The response must hold only the lines from the line containing "Structures marked on" through the end of the listing, exactly as written.

- _Data excerpt_:
Content starts

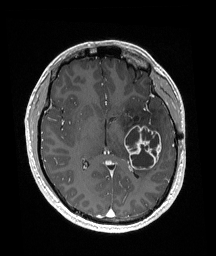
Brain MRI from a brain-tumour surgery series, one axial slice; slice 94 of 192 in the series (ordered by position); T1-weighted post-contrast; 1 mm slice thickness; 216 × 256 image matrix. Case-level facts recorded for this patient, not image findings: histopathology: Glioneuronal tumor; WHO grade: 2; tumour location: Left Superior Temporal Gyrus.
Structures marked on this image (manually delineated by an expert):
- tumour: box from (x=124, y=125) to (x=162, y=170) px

Content ends

- _Response to this task_:
Structures marked on this image (manually delineated by an expert):
- tumour: box from (x=124, y=125) to (x=162, y=170) px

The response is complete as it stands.